- **WORK TASK**
Give back every record exactly.

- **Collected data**
*****
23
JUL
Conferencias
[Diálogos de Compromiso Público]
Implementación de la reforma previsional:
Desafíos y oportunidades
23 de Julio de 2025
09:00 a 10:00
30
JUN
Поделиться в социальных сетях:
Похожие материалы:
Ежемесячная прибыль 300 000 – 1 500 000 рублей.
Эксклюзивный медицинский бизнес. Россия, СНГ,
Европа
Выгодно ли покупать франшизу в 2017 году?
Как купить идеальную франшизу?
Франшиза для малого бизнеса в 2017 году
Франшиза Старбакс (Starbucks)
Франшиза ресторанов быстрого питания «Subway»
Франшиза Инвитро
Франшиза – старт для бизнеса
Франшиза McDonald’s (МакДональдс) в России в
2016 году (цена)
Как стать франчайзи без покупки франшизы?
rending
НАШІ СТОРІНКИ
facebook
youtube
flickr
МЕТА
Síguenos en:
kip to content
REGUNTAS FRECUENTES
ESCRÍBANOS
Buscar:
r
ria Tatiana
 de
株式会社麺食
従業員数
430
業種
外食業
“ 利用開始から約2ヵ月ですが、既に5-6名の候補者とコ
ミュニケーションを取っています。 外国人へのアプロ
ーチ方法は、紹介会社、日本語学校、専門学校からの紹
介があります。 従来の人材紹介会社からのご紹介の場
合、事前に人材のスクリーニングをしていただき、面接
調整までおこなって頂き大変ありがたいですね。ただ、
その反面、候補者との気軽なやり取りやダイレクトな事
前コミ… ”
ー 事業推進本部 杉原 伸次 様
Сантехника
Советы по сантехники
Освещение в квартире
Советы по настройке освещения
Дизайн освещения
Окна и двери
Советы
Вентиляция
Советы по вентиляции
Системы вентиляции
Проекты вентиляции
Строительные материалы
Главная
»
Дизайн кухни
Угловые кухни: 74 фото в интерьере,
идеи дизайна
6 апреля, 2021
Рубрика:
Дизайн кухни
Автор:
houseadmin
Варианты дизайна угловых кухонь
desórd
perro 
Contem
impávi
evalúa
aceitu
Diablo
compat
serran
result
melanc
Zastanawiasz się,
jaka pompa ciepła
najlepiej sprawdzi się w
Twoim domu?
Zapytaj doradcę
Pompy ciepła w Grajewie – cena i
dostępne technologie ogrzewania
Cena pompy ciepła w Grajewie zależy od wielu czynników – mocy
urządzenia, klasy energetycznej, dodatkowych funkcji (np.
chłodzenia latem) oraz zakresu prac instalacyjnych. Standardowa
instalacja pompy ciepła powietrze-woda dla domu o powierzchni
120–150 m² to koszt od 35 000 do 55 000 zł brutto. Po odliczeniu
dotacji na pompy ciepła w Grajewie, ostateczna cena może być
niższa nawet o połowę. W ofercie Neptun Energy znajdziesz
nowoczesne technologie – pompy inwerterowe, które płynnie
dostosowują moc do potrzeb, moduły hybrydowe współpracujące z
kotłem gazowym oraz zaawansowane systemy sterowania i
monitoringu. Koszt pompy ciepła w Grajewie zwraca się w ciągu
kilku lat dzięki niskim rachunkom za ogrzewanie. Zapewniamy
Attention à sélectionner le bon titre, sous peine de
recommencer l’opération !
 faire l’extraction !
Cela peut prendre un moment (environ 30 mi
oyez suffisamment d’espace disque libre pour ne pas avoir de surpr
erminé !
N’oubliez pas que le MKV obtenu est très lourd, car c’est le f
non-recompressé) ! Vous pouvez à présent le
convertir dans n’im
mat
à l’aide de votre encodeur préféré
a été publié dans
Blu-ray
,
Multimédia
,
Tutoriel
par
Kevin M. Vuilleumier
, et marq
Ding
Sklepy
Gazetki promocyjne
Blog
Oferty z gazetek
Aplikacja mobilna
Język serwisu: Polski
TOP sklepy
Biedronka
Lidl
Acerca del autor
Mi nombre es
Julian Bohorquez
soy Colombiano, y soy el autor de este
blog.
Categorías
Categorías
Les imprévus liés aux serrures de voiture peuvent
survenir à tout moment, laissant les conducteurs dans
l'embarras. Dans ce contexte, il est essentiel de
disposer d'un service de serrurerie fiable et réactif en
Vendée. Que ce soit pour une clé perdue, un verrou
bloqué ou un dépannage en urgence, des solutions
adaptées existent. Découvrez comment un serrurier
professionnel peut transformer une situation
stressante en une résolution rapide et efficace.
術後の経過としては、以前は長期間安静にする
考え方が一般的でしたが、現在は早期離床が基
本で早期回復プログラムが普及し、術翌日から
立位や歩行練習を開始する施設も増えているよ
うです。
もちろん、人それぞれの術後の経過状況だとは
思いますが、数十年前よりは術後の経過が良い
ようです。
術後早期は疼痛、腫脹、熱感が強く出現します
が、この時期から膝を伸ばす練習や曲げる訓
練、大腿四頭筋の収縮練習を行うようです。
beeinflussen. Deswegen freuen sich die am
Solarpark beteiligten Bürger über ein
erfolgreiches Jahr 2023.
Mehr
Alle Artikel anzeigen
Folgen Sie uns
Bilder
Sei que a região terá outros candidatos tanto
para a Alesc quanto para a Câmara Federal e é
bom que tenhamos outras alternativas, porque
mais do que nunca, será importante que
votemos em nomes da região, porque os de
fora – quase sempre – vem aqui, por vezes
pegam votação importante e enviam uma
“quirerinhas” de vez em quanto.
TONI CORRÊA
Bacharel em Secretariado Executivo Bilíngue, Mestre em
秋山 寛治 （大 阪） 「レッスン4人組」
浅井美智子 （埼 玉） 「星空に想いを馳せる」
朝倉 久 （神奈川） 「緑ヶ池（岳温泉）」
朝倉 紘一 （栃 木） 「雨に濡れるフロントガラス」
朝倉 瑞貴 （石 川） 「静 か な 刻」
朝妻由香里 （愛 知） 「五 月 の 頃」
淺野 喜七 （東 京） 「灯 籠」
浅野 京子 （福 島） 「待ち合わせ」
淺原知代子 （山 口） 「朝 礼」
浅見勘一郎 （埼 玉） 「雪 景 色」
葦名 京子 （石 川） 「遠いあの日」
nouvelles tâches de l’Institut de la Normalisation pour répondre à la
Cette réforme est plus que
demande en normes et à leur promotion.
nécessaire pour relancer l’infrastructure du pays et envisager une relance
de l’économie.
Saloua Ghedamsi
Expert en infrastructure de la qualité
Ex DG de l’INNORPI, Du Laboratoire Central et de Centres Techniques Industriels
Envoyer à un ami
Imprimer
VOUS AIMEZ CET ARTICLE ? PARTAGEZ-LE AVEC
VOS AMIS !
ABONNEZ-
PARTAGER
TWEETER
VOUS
*****
- **RESPONSE BOX**
23
JUL
Conferencias
[Diálogos de Compromiso Público]
Implementación de la reforma previsional:
Desafíos y oportunidades
23 de Julio de 2025
09:00 a 10:00
30
JUN
Поделиться в социальных сетях:
Похожие материалы:
Ежемесячная прибыль 300 000 – 1 500 000 рублей.
Эксклюзивный медицинский бизнес. Россия, СНГ,
Европа
Выгодно ли покупать франшизу в 2017 году?
Как купить идеальную франшизу?
Франшиза для малого бизнеса в 2017 году
Франшиза Старбакс (Starbucks)
Франшиза ресторанов быстрого питания «Subway»
Франшиза Инвитро
Франшиза – старт для бизнеса
Франшиза McDonald’s (МакДональдс) в России в
2016 году (цена)
Как стать франчайзи без покупки франшизы?
rending
НАШІ СТОРІНКИ
facebook
youtube
flickr
МЕТА
Síguenos en:
kip to content
REGUNTAS FRECUENTES
ESCRÍBANOS
Buscar:
r
ria Tatiana
 de
株式会社麺食
従業員数
430
業種
外食業
“ 利用開始から約2ヵ月ですが、既に5-6名の候補者とコ
ミュニケーションを取っています。 外国人へのアプロ
ーチ方法は、紹介会社、日本語学校、専門学校からの紹
介があります。 従来の人材紹介会社からのご紹介の場
合、事前に人材のスクリーニングをしていただき、面接
調整までおこなって頂き大変ありがたいですね。ただ、
その反面、候補者との気軽なやり取りやダイレクトな事
前コミ… ”
ー 事業推進本部 杉原 伸次 様
Сантехника
Советы по сантехники
Освещение в квартире
Советы по настройке освещения
Дизайн освещения
Окна и двери
Советы
Вентиляция
Советы по вентиляции
Системы вентиляции
Проекты вентиляции
Строительные материалы
Главная
»
Дизайн кухни
Угловые кухни: 74 фото в интерьере,
идеи дизайна
6 апреля, 2021
Рубрика:
Дизайн кухни
Автор:
houseadmin
Варианты дизайна угловых кухонь
desórd
perro 
Contem
impávi
evalúa
aceitu
Diablo
compat
serran
result
melanc
Zastanawiasz się,
jaka pompa ciepła
najlepiej sprawdzi się w
Twoim domu?
Zapytaj doradcę
Pompy ciepła w Grajewie – cena i
dostępne technologie ogrzewania
Cena pompy ciepła w Grajewie zależy od wielu czynników – mocy
urządzenia, klasy energetycznej, dodatkowych funkcji (np.
chłodzenia latem) oraz zakresu prac instalacyjnych. Standardowa
instalacja pompy ciepła powietrze-woda dla domu o powierzchni
120–150 m² to koszt od 35 000 do 55 000 zł brutto. Po odliczeniu
dotacji na pompy ciepła w Grajewie, ostateczna cena może być
niższa nawet o połowę. W ofercie Neptun Energy znajdziesz
nowoczesne technologie – pompy inwerterowe, które płynnie
dostosowują moc do potrzeb, moduły hybrydowe współpracujące z
kotłem gazowym oraz zaawansowane systemy sterowania i
monitoringu. Koszt pompy ciepła w Grajewie zwraca się w ciągu
kilku lat dzięki niskim rachunkom za ogrzewanie. Zapewniamy
Attention à sélectionner le bon titre, sous peine de
recommencer l’opération !
 faire l’extraction !
Cela peut prendre un moment (environ 30 mi
oyez suffisamment d’espace disque libre pour ne pas avoir de surpr
erminé !
N’oubliez pas que le MKV obtenu est très lourd, car c’est le f
non-recompressé) ! Vous pouvez à présent le
convertir dans n’im
mat
à l’aide de votre encodeur préféré
a été publié dans
Blu-ray
,
Multimédia
,
Tutoriel
par
Kevin M. Vuilleumier
, et marq
Ding
Sklepy
Gazetki promocyjne
Blog
Oferty z gazetek
Aplikacja mobilna
Język serwisu: Polski
TOP sklepy
Biedronka
Lidl
Acerca del autor
Mi nombre es
Julian Bohorquez
soy Colombiano, y soy el autor de este
blog.
Categorías
Categorías
Les imprévus liés aux serrures de voiture peuvent
survenir à tout moment, laissant les conducteurs dans
l'embarras. Dans ce contexte, il est essentiel de
disposer d'un service de serrurerie fiable et réactif en
Vendée. Que ce soit pour une clé perdue, un verrou
bloqué ou un dépannage en urgence, des solutions
adaptées existent. Découvrez comment un serrurier
professionnel peut transformer une situation
stressante en une résolution rapide et efficace.
術後の経過としては、以前は長期間安静にする
考え方が一般的でしたが、現在は早期離床が基
本で早期回復プログラムが普及し、術翌日から
立位や歩行練習を開始する施設も増えているよ
うです。
もちろん、人それぞれの術後の経過状況だとは
思いますが、数十年前よりは術後の経過が良い
ようです。
術後早期は疼痛、腫脹、熱感が強く出現します
が、この時期から膝を伸ばす練習や曲げる訓
練、大腿四頭筋の収縮練習を行うようです。
beeinflussen. Deswegen freuen sich die am
Solarpark beteiligten Bürger über ein
erfolgreiches Jahr 2023.
Mehr
Alle Artikel anzeigen
Folgen Sie uns
Bilder
Sei que a região terá outros candidatos tanto
para a Alesc quanto para a Câmara Federal e é
bom que tenhamos outras alternativas, porque
mais do que nunca, será importante que
votemos em nomes da região, porque os de
fora – quase sempre – vem aqui, por vezes
pegam votação importante e enviam uma
“quirerinhas” de vez em quanto.
TONI CORRÊA
Bacharel em Secretariado Executivo Bilíngue, Mestre em
秋山 寛治 （大 阪） 「レッスン4人組」
浅井美智子 （埼 玉） 「星空に想いを馳せる」
朝倉 久 （神奈川） 「緑ヶ池（岳温泉）」
朝倉 紘一 （栃 木） 「雨に濡れるフロントガラス」
朝倉 瑞貴 （石 川） 「静 か な 刻」
朝妻由香里 （愛 知） 「五 月 の 頃」
淺野 喜七 （東 京） 「灯 籠」
浅野 京子 （福 島） 「待ち合わせ」
淺原知代子 （山 口） 「朝 礼」
浅見勘一郎 （埼 玉） 「雪 景 色」
葦名 京子 （石 川） 「遠いあの日」
nouvelles tâches de l’Institut de la Normalisation pour répondre à la
Cette réforme est plus que
demande en normes et à leur promotion.
nécessaire pour relancer l’infrastructure du pays et envisager une relance
de l’économie.
Saloua Ghedamsi
Expert en infrastructure de la qualité
Ex DG de l’INNORPI, Du Laboratoire Central et de Centres Techniques Industriels
Envoyer à un ami
Imprimer
VOUS AIMEZ CET ARTICLE ? PARTAGEZ-LE AVEC
VOS AMIS !
ABONNEZ-
PARTAGER
TWEETER
VOUS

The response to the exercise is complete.